Peguei a lancheira porque não fazia ideia do que mais fazer. Dentro havia um envelope com meu nome escrito na letra trêmula da Sra. Rhode e uma chave de metal simples. Minhas mãos começaram a tremer antes mesmo de eu abrir a carta.

James,

Você provavelmente está com raiva porque parece que eu não deixei nada para você. Mas acredite, o que eu preparei para você será mais importante do que uma casa.

Sei que você concordou em me ajudar inicialmente por causa do dinheiro, e não o culpo por isso. Mas, entre idas ao supermercado, jantares queimados e programas de televisão horríveis, você se tornou o filho que encontrei tarde demais na vida.

Meus joelhos bateram no chão. Ela se importava. Li o resto em meio às lágrimas.

Você me disse uma vez que queria continuar com a lanchonete. Então agora, parte dela pertence a você.

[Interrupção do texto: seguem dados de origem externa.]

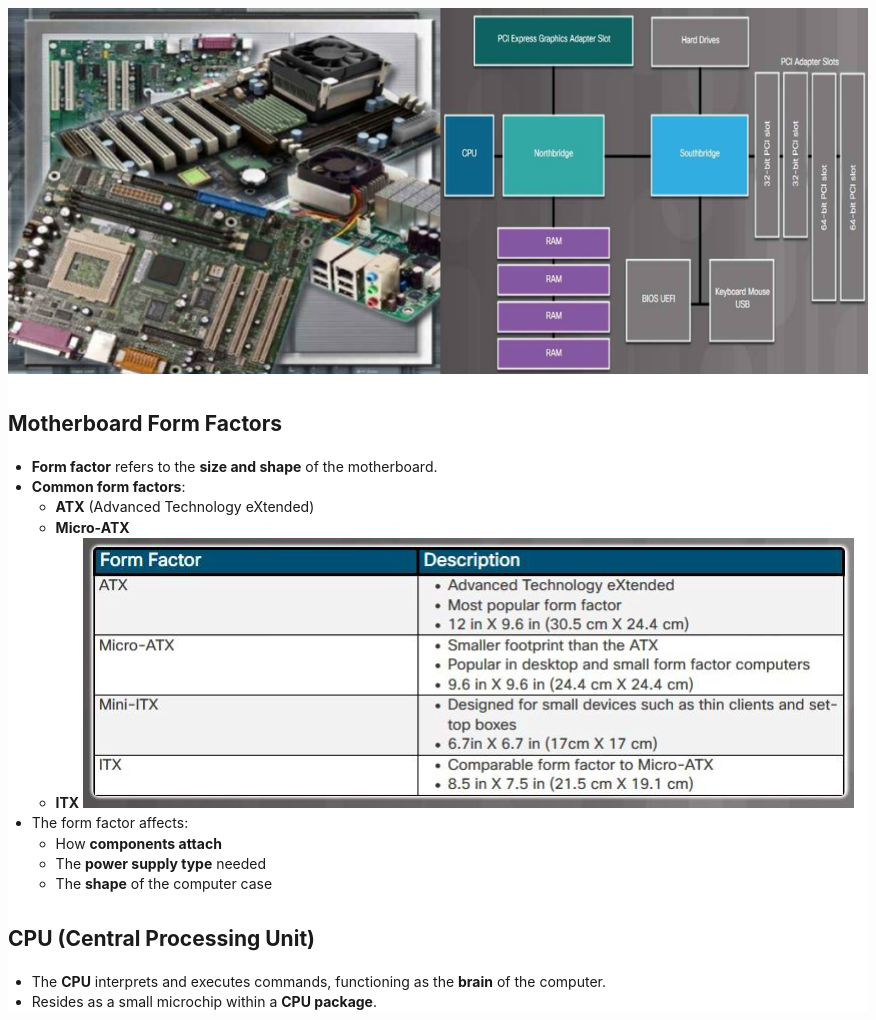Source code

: ![](../imgs/chipset.jpg)

## Motherboard Form Factors

- **Form factor** refers to the **size and shape** of the motherboard.
- **Common form factors**:
  - **ATX** (Advanced Technology eXtended)
  - **Micro-ATX**
  - **ITX**
    ![](../imgs/motherboardForms.png)
- The form factor affects:
  - How **components attach**
  - The **power supply type** needed
  - The **shape** of the computer case

## CPU (Central Processing Unit)

- The **CPU** interprets and executes commands, functioning as the **brain** of the computer.
- Resides as a small microchip within a **CPU package**.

Meses atrás, conversei em particular com o Joe e comprei uma participação na lanchonete em seu nome. Ele concordou em ser seu mentor e te ensinar a administrar um negócio da maneira correta. O importante é o sucesso da lanchonete.

Uma casa pode desmoronar. O dinheiro pode desaparecer. Mas espero que isto lhe dê algo mais forte.

Um motivo para sonhar.

Não me lembro de ter me levantado. Num instante, eu estava no chão chorando por causa daquela carta. No instante seguinte, eu corria em direção à lanchonete com a chave apertada na mão. Estava tudo quieto quando entrei, aquele intervalo lento entre o café da manhã e o almoço. Joe estava atrás do balcão, reabastecendo os dispensadores de açúcar. Ele olhou para cima. Eu mostrei a chave.

“É verdade?”

Joe pousou o pote de açúcar lentamente.